The conference report, which does not have the force of law but does provide agencies with insight into congressional intent, also addresses several other issues that have concerned the higher education community, as follows:

Definition of qualified tuition and related expenses
The conferees urge Treasury to conform the definition to that used in section 472(1) of the Higher Education Act, to the extent possible. This is the definition of tuition and fees that is used as part of the calculation of cost of attendance. Exceptions in the statutory language of Code section 25A for expenses relating to sports, games, or hobbies, and nonacademic fees will still apply.

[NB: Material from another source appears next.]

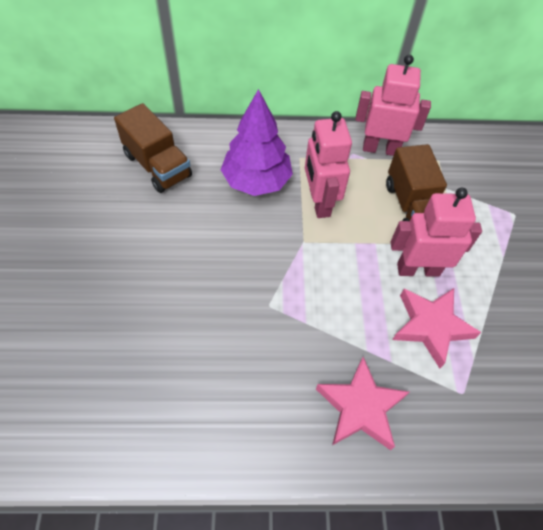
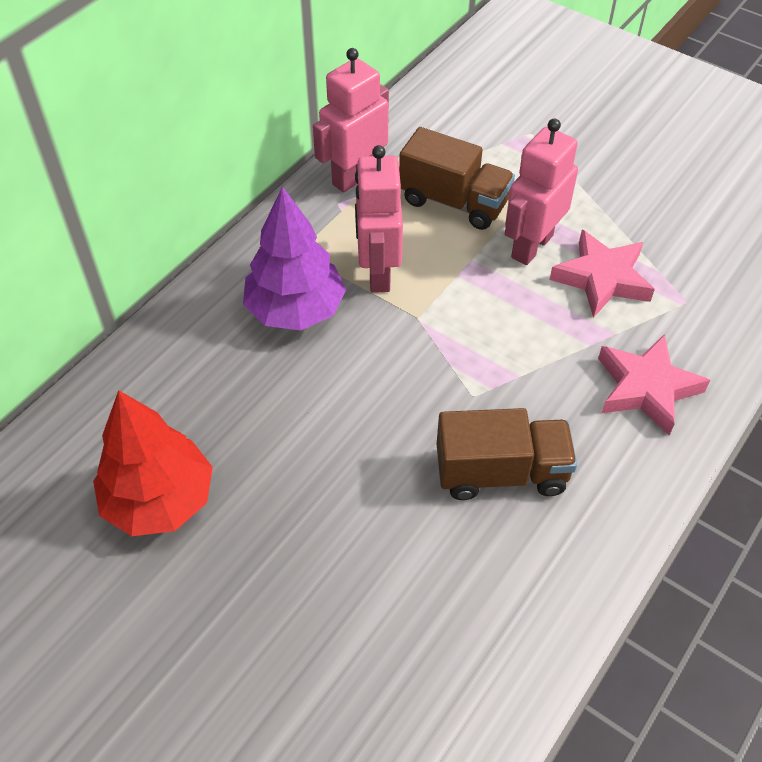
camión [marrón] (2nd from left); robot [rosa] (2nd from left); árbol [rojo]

Delay until regulations issued. The change to section 6050S is effective for tax years beginning on or after January 1, 1999. Under IRS Notice 97-73, institutions are not required to report any financial information for 1998. The conference report directs that the effective date on regulations should allow educational institutions sufficient time to implement additional reporting requirements, and that no reporting beyond that specified in Notice 97-73 should be required until final regulatory guidance is available.

Exemptions
The conferees also note that Treasury has the authority to exempt institutions from reporting on certain categories of students, such as "non-degree students enrolled in a course for which academic credit is not granted by the institution," as long as the exemptions do not compromise compliance objectives.

Reporting on parents
The conference report does not address institutions' concerns about reporting on the person who will claim the student as a dependent except to urge that any modernization of IRS computer systems include the capacity to match dependents' taxpayer identification numbers to the taxpayers' returns. Efforts to seek statutory relief from reporting on parents were stymied by the extremely high cost to the federal government associated with the elimination of this requirement.